The respondent argues on appeal that the Commission’s finding that the petitioner’s injuries arose out of his employment was against the manifest weight of the evidence, since the petitioner’s injuries resulted from an automobile accident that occurred off the respondent’s premises while the petitioner was engaged in activities other than his specific job duties.

An injury is compensable under the Act only if it arises out of and in the course of employment. (Panagos v. Industrial Comm’n (1988), 171 Ill. App. 3d 12, 524 N.E.2d 1018.) For an injury to arise out of one’s employment, it must have an origin in some risk connected with or incidental to the employment so that there is a causal connection between the employment and the injury. (Fire King Oil Co. v. Industrial Comm’n (1976), 62 Ill. 2d 293, 342 N.E.2d 1.) An injury is in the course of employment when it occurs within the period of employment at a place where the employee can reasonably be expected to be in the performance of his duties and while he is performing those duties or something incidental thereto. (Panagos, 171 Ill. App. 3d at 15, 524 N.E.2d at 1020.) An automobile accident which occurs off the employer’s premises but which originates from the employment is compensable. See Technical Tape Corp. v. Industrial Comm’n (1974), 58 Ill. 2d 226, 317 N.E.2d 515.

In the instant case, the evidence showed that the petitioner was required to be on emergency call 24 hours a day. The petitioner testified that in the past he had provided assistance to tenants who were off the complex premises. Further, he testified that Lubin was aware *436he was assisting the tenants in this manner and never told him not to do so. Gotter also testified that Lubin was aware of the petitioner’s activities and said he indicated that in doing so the petitioner was promoting good landlord-tenant relations. On the other hand, Lubin denied any knowledge of the petitioner’s activities.

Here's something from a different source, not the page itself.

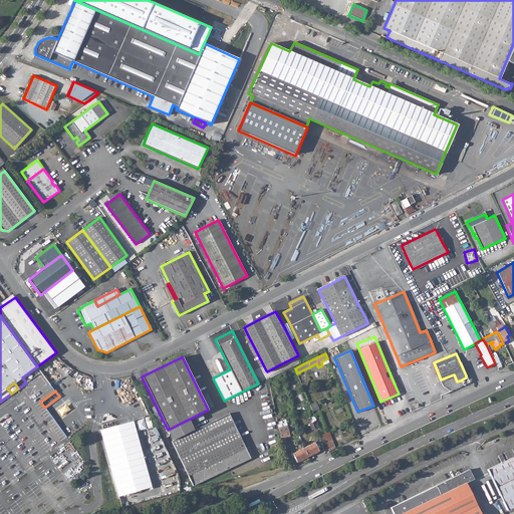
[(173,441),(172,442),(193,486),(250,458),(229,414),(193,431),(173,441)]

We note that in their appeal briefs the respondent and the petitioner discuss several cases dealing with situations where an employee was off the employer’s premises and not working when he or she was injured. (Quarant v. Industrial Comm’n (1967), 38 Ill. 2d 490, 231 N.E.2d 397; Panagos v. Industrial Comm’n (1988), 171 Ill. App. 3d 12, 524 N.E.2d 1018.) The issues in those cases revolved around whether some special circumstance, such as the employer requiring the employee to use a certain route to gain access to the premises, could be construed to have extended the employer’s liability. We find those cases distinguishable from the instant case since the only issue here is whether the activities in which the petitioner was engaged when he was injured were part of his job duties.

It is the function of the Industrial Commission to decide questions of fact and causation and to judge the credibility of the witnesses. (O’Dette v. Industrial Comm’n (1980), 79 Ill. 2d 249, 403 N.E.2d 221.) Given the evidence of the instant respondent’s knowledge and implied approval of the petitioner’s activities, we find that the Commission’s decision was not against the manifest weight of the evidence.

The judgment of the circuit court of Cook County is affirmed.

Affirmed.

McNAMARA, WOODWARD, McCULLOUGH, and LEWIS, JJ., concur.